In 2008, remarks that Sistani allegedly made about the differences between former President Rafsanjani and Ayatollah Khamenei made headlines. According to Masih Mohajeri, then editor-in-chief of Jomhouri Eslami newspaper, he had told Rafsanjani that he had read his memoir twice and had realized that there were “deep differences” between him and the Supreme Leader.

The that Pope Francis traveled to Iraq instead of Iran and met with Ayatollah Sistani instead of Khamenei therefore sends an important political and religious message: one that signifies an end to the Islamic Republic’s claim to being the leader of the Muslim world.

“Close supporters of Mr. Khamenei present him as leader of the Shia world, even sometimes as the leader of the Muslim world, and he does not deny it,” says Fereshtian. “He even sends messages to young people in Europe and the US which shows that he desires this title and wants to hold on to it.

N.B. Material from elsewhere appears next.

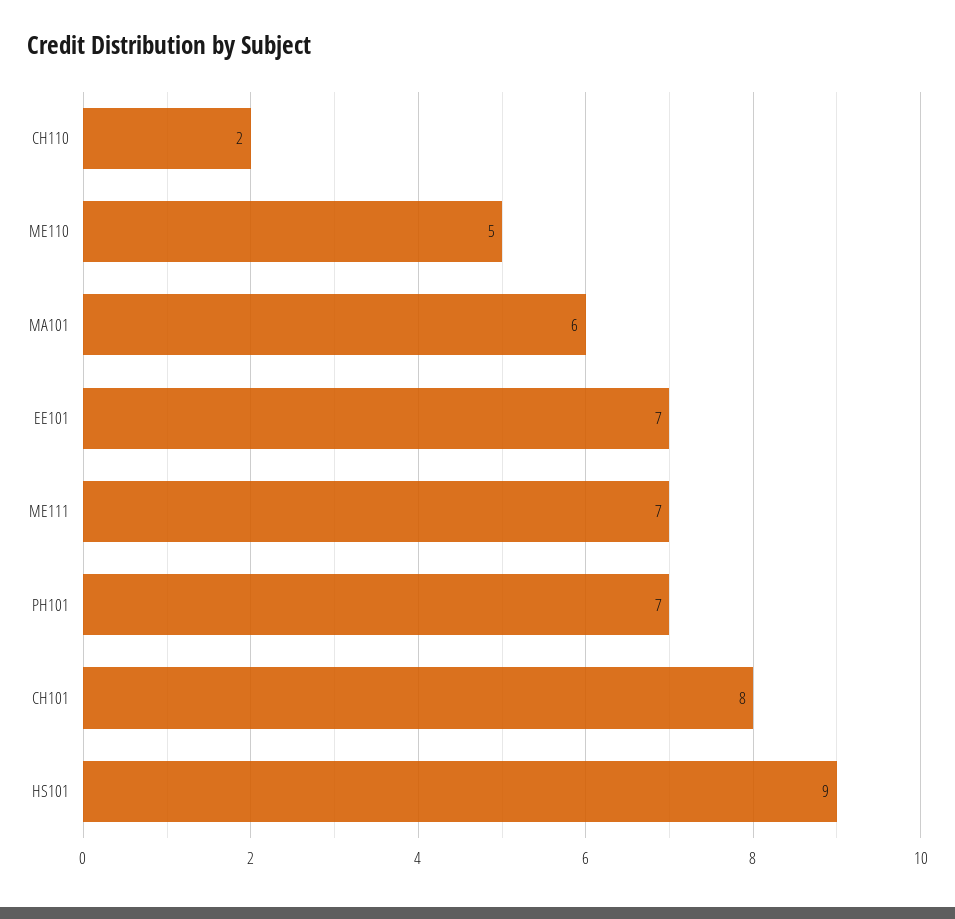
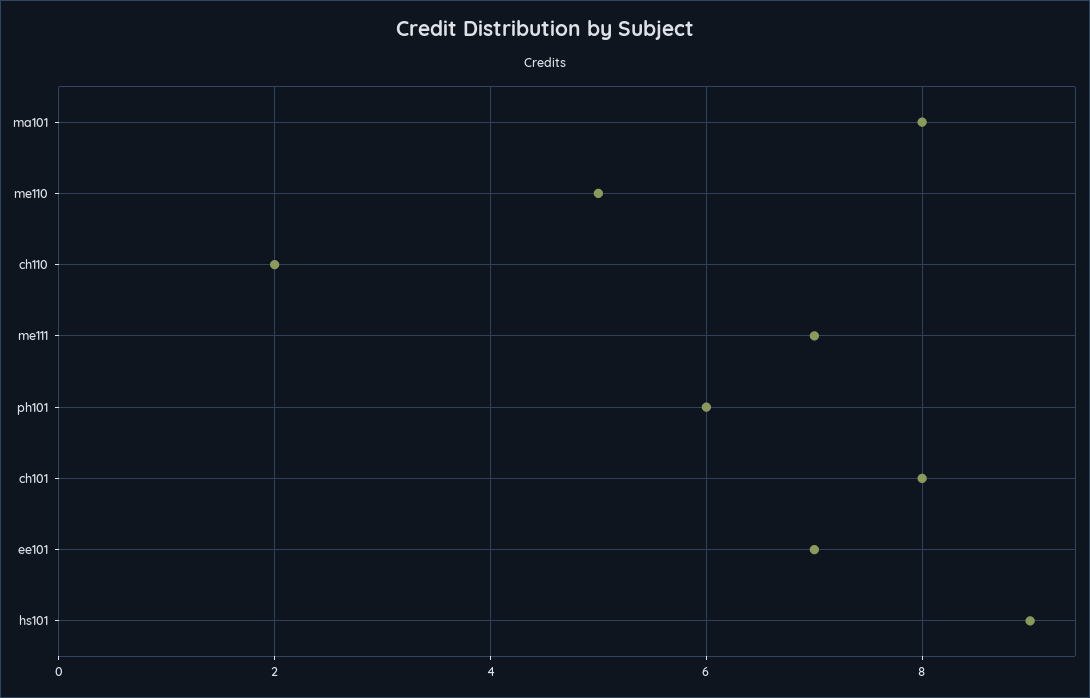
MA101: 6 -> 8
PH101: 7 -> 6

“Therefore, when the first meeting of the Pope in the region is with Ayatollah Sistani, it has consequences for the regime. But also, it could have not been otherwise. When clergymen become rulers, they lose their moral and religious high ground and are viewed just like any other politician.”

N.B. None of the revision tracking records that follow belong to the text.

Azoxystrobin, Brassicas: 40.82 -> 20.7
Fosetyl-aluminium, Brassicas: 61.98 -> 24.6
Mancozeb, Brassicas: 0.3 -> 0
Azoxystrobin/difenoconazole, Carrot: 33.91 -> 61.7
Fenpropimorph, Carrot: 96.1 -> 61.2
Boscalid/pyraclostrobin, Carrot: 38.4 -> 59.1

Mohammad Taghi Fazel Meybodi also believes that the end of Khamenei’s self-styled leadership of the Muslim world is the result of Ayatollah Sistani’s character and demeanor. “Ayatollah Sistani has kept himself at the apex of spirituality and morality,” he says. “He has not entangled himself in minor political issues and, by trying to preserve Iraq’s independence and sovereignty, has preserved his spiritual influence not only among the Shias but also among Sunnis. A religious authority who interferes less in political issues is more popular with the people than one who meddles more in politics.”

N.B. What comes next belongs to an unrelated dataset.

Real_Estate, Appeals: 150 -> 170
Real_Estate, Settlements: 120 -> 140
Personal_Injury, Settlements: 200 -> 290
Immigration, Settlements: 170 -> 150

What Could Tehran’s Reaction to the Meeting be?

Both Meybodi and Fereshtian believe it is unlikely that the officials of the Islamic Republic would react negatively to pope’s meeting with Ayatollah Sistani, at least not publicly.

“Anybody who has grasped the messages from God’s prophets knows that their directions were only ever intended to establish unity among the people,” says Meybodi. “I do not think there is anybody among religious authorities who would be against such a sentiment by itself. Peaceful coexistence and protecting human rights is a universal message that nobody can oppose. Of course, it is always possible that there are truly narrow-minded people who would oppose it.”

“Even though the clergymen who support Mr. Khamenei might be unhappy,” Fereshtian adds, “they cannot publicly denounce it. True, they might be displeased that the Pope has visited Iraq instead of Iran, but it is unlikely they will confess to this in public.”

Khamenei, his supporters among the clergy and the Iranian officials under his command might well refrain from publicly expressing their displeasure with the meeting between Pope Francis and Ayatollah Sistani. But direct attacks on Sistani by Khamenei’s cabal are not unheard of. In 2004, after the overthrow of Saddam Hussein, the differences of approach between Najaf and Qom came to the fore in Iranian media. Those close to the Supreme Leader of the Islamic Republic initially sought to defame him, with Ahmad Jannati, the secretary of the Guardian Council, infamously calling him an American and British agent at Tehran Friday prayers.

More recently, Hossein Shariatmadari, managing editor of the newspaper Kayhan, denounced the 2019 meeting between Ayatollah Sistani and Jeanine Antoinette Hennis-Plasschaert, Special Representative of the Secretary-General for the United Nations Assistance Mission for Iraq, and condemned the words exchanged in the meeting. Later he was forced to retract his criticism and apologize, saying he had misread the situation.

Khamenei’s retaliatory measures against Ayatollah Sistani are also not limited to statements sporadically made by his acolytes. Sistani is now 90 years old and Khamenei once tried to line up a successor for him. An office for Mahmoud Hashemi Shahroudi, former head of the Iranian judiciary and the chairman of the Expediency Council, was opened for him in Najaf so that a person close to Khamenei could succeed Sistani. But he did not live to see the death of Sistani and himself died in 2018.